I've been fighting all summer after the biggest surgery of my life to regain my strength and build my muscles back from being cut and realigned and worked on. My strength was taken from my leg in that surgery, and all my muscles in my leg atrophied in the weeks that followed as I was unable to walk or work on it at all. If you want to feel lifeless, try being stuck on a couch with a leg that doesn't work while on heavy pain meds for weeks on end. You'll feel pretty much like a dead vegetable. It's not fun. It messes with your head and your heart in the weirdest of ways. It made me feel weak and incapable, and I was. I was dead bones in a lifeless valley of a body that wasn't doing what it was meant to do.

So many times during this recovery process, I've found myself asking God, "Can my strength really come back? Can my knee be okay again? Can I run again for the first time in over 5 years? Can I get my normal body and activity back? Can I ever even climb up a flight of stairs normally, I mean COME ON."

At the heart of it all, I was asking God what He asked in this passage-- "Can these bones live?" Really, God, can they? I'm not so sure.

Every time I read through this passage, I've felt a little bit of life come back to my bones, I've felt breath come back to my lungs, and I've come a little more alive. I've felt the Spirit move in my soul that felt dead, and I felt Him stirring up life, breathing into me, awakening me. He didn't just heal my body, put skin and tendons back on the bones and leave them like that. He's been healing my physical body, and then He's been breathing his true breath of life into my soul, too. That's freaking awesome, and I'm humbled and in awe that my God not only can do that, but has been doing it.

David Dwight, in the middle of a sermon series on God's Questions, talked about this passage, too. He talked about how these people's hearts had wandered from  God. They were defeated, dispersed, they had no hope, and no identity. Sounds a lot like how I felt for a lot of this summer. 

But there is so much hope in this. So much life came from that valley, those dry bones. Something David said in his sermon resonated with me: like Matthew 19:26 says, "with God all things are possible." It doesn't mean that He will just miraculously relive us of all bad circumstances-- He will remake us. He promises that He will make hardships a vineyard of life, not a valley of death.
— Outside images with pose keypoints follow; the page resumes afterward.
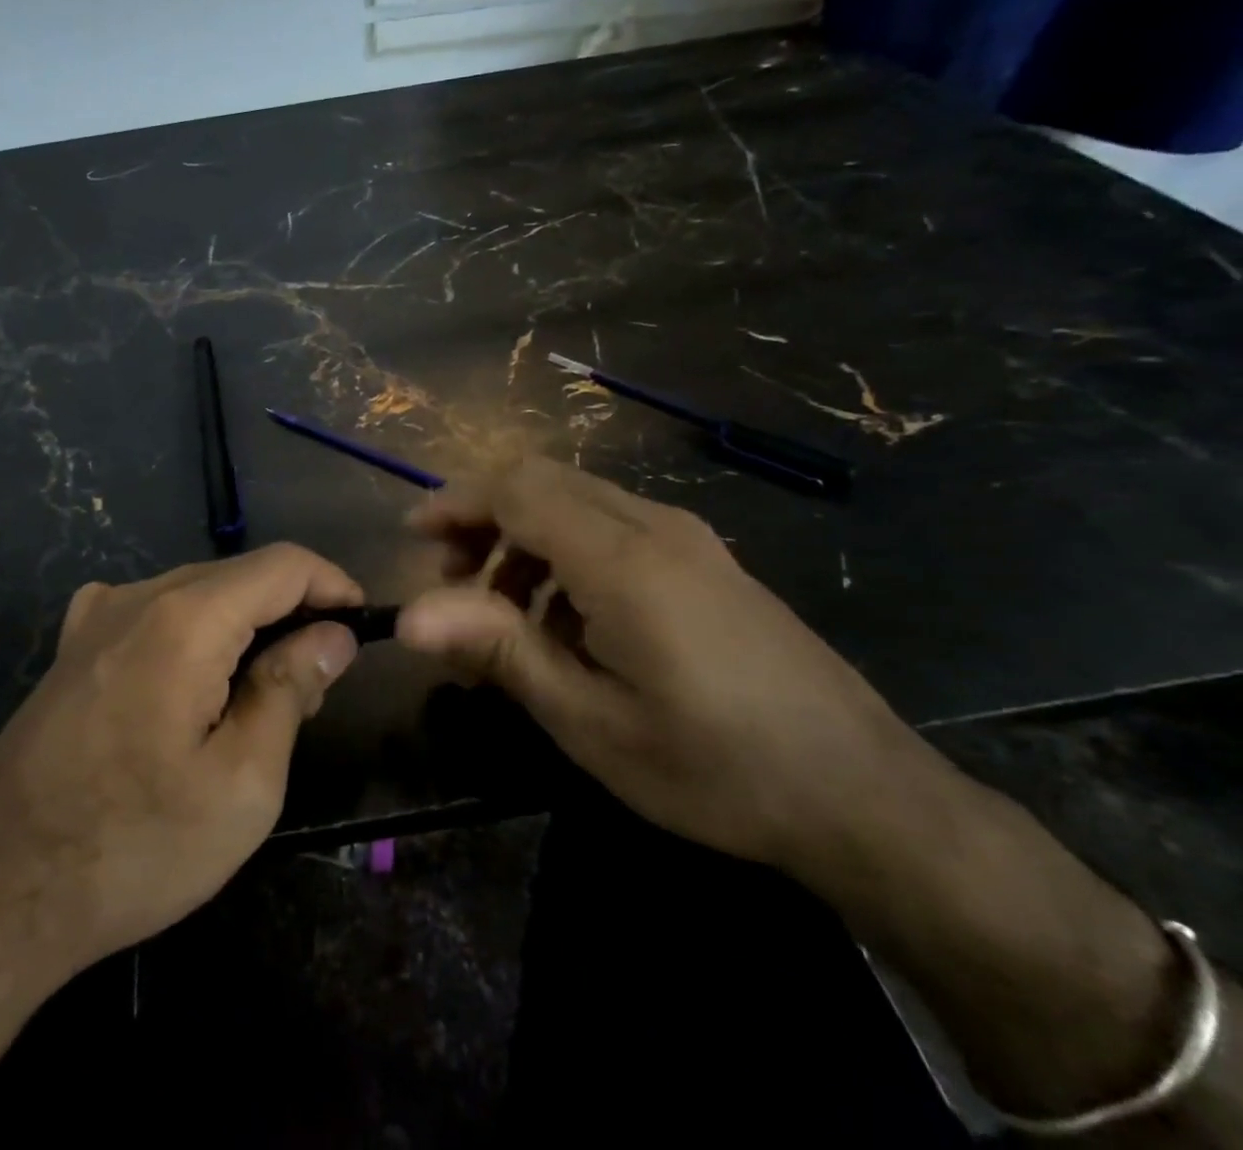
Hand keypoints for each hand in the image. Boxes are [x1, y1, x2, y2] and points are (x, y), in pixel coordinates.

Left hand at [0, 545, 364, 1149]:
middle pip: (239, 575)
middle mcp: (136, 596)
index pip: (283, 564)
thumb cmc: (132, 847)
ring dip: (245, 626)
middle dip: (291, 612)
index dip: (333, 584)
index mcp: (185, 617)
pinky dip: (198, 635)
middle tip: (319, 679)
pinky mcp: (72, 648)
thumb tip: (332, 634)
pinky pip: (155, 615)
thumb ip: (291, 689)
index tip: (362, 627)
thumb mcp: (241, 784)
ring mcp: (94, 617)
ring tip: (264, 695)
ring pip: (198, 593)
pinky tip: (197, 688)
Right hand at [395, 458, 935, 874]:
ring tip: (501, 611)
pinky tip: (566, 621)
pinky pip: (612, 525)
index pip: (516, 489)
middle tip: (451, 580)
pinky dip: (563, 550)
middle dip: (482, 517)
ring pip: (576, 500)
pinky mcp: (706, 560)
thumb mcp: (592, 722)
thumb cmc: (716, 768)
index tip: (415, 540)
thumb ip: (500, 652)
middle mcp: (655, 527)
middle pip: (542, 481)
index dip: (455, 503)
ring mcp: (688, 539)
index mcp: (623, 560)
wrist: (866, 795)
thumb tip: (409, 617)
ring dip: (521, 536)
SO good. Vineyards of life. Not valleys of death. I love that. The hardships of this summer are bringing me to life, to hope, to identity in Him alone.

Abba, thank you for bringing life to the deadness in my heart and my soul and my spirit and even my body this summer. Thank you for remaking me through the hardships. Thank you for not taking the hardships away, even though I know I wanted that so many times. Thank you for being life; real, true, fulfilling, abundant life. Thank you for being hope. Thank you for being healing. Thank you for leading me to more than I could see for myself. Thank you for giving me identity as your beloved. Thanks for bringing my dead bones to life.